Large Language Models

Large language models like ChatGPT have emerged as the ‘it’ technology of AI. They are remarkable products, distinguished by prowess in the realms of general-purpose language generation and comprehension. These linguistic leviathans come about through a laborious odyssey of self-supervised and semi-supervised learning, where they distill the essence of language from myriad documents with hundreds of millions of words. The most formidable among them are crafted incorporating transformers into their architecture. As architects of words, large language models wield the power of text generation by weaving sequences of tokens or words from input text, each prediction a step in the creation of artful prose, poetry and other creative forms.

Until 2020, fine-tuning was the sole technique for molding these models to specific tasks. Yet, the advent of colossal constructs like ChatGPT-3 heralded a new era where prompt engineering could coax similar feats from these digital oracles. They are believed by some to harbor a deep understanding of the syntax, semantics, and ontologies that underpin human language, albeit tinged with the imperfections and biases of their textual wellsprings. Notable large language models include OpenAI's GPT series, Google's PaLM and Gemini, Meta's LLaMA family of open-source models, and Anthropic's Claude models, each a testament to the ever-evolving landscape of language and artificial intelligence.

There is a question of whether large language models possess agency, that is, the capacity to make autonomous decisions and engage in independent thought. These are questions inspired by the dark imagery of Cameron’s Terminator mythology. Generally we believe that large language models do not exhibit agency in the sense of being independent from the context and information provided by their users and their extensive training datasets, which may encompass hundreds of millions of records.

A large language models is a language model and not an agent, as it lacks intrinsic goals. But it can be a component in the construction of an intelligent agent. One method is the 'Reason + Act' approach, which imbues a large language model with the capacity to plan where it is encouraged to ‘think aloud,’ to generate a sequence of thoughts that culminate in an actionable outcome. The 'Describe, Explain, Plan, and Select' method extends this concept by integrating the large language model with the visual domain through descriptive imagery to plan for complex tasks and behaviors, drawing upon its pre-trained knowledge base and the nuances of environmental feedback. Another approach is 'Reflexion,' where an agent is fostered to learn across multiple episodes in a narrative-like setting. At the conclusion of each episode, the large language model is presented with a summary from which it extracts ‘lessons learned.’ These insights are then bestowed upon the agent, guiding its actions in subsequent episodes, establishing a continuous cycle of reflection and growth. Though large language models lack agency, their progeny may possess this, and we can never truly rule out a Terminator style rogue AI.
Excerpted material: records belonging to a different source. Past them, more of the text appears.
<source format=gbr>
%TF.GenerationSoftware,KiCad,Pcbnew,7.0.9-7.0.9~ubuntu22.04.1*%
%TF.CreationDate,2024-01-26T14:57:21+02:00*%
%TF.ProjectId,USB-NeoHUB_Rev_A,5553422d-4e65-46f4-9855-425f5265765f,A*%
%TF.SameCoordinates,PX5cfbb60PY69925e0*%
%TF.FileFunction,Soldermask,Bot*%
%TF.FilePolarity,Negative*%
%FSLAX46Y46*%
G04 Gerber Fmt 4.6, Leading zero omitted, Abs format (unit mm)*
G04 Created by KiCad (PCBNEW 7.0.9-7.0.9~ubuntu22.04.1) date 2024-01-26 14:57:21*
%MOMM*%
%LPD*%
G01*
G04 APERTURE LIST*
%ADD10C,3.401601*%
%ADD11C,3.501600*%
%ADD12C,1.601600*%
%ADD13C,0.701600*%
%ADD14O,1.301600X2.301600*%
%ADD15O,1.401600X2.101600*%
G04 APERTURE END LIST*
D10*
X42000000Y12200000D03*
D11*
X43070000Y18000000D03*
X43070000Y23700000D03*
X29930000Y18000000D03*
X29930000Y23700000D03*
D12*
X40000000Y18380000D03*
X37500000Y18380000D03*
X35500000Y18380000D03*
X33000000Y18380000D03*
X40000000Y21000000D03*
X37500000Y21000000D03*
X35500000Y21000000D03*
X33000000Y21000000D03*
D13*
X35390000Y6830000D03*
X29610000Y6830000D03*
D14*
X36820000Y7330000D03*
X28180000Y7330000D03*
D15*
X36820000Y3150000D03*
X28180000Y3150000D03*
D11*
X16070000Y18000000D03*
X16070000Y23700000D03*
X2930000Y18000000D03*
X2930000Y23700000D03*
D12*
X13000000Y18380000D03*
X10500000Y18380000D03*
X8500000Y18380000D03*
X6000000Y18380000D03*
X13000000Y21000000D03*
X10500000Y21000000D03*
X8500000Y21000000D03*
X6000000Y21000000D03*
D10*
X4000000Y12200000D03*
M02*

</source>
The mechanism known as attention emulates the nuances of cognitive focus, and has its origins in recurrent neural networks. This mechanism assigns "soft" weights to each word, or rather to its embedding, within a designated context window. These weights can be calculated either in parallel, as seen in the transformative architecture of transformers, or sequentially, as is the case with recurrent neural networks. Unlike "hard" weights, which are trained and fine-tuned to a fixed state, "soft" weights possess the fluidity to adapt and evolve with each runtime, mirroring the dynamic nature of human attention. This may be roughly thought of as a type of consciousness akin to human consciousness. Human consciousness is a high bandwidth, energy intensive process in the brain that is attuned to handling large amounts of real-time data, or to learning from new data input from the sensory organs, especially the eyes. Consciousness is energy intensive because it is designed to reprogram memories in the brains neural network, rather than just to act instinctively on a predefined set of memories or atavistic impulses.

An AI’s attention mechanism can be implemented either in parallel, as seen in the transformers, or sequentially, as in the recurrent neural networks. The invention of attention was designed to remedy the shortcomings of recurrent neural networks in leveraging information from hidden outputs. These networks, biased towards recent information, tended to neglect the earlier parts of its training. Attention, however, democratizes access to any segment of a sentence, allowing for a more balanced representation of information.

Initially, ‘attention’ was coupled with serial recurrent neural networks in language translation systems. They were contextualized through a parallel multi-head attention mechanism. This allowed for the amplification of key data inputs while diminishing the less important ones. However, the advent of transformers, with their reliance on the swifter parallel attention scheme, marked a departure from the recurrent architecture. The transformer, a brainchild of the seminal paper “Attention Is All You Need” in 2017, but implemented in primitive form in early Perceptrons, eschewed recurrent units for a multi-head attention mechanism, thereby reducing training time. Transformers pushed and replicated input in information further down the hidden layers of an AI, allowing substantially larger training datasets while avoiding the vanishing gradient problems of earlier networks. Transformers which repeatedly push raw input data further down the neural network, are now a cornerstone in natural language processing and beyond.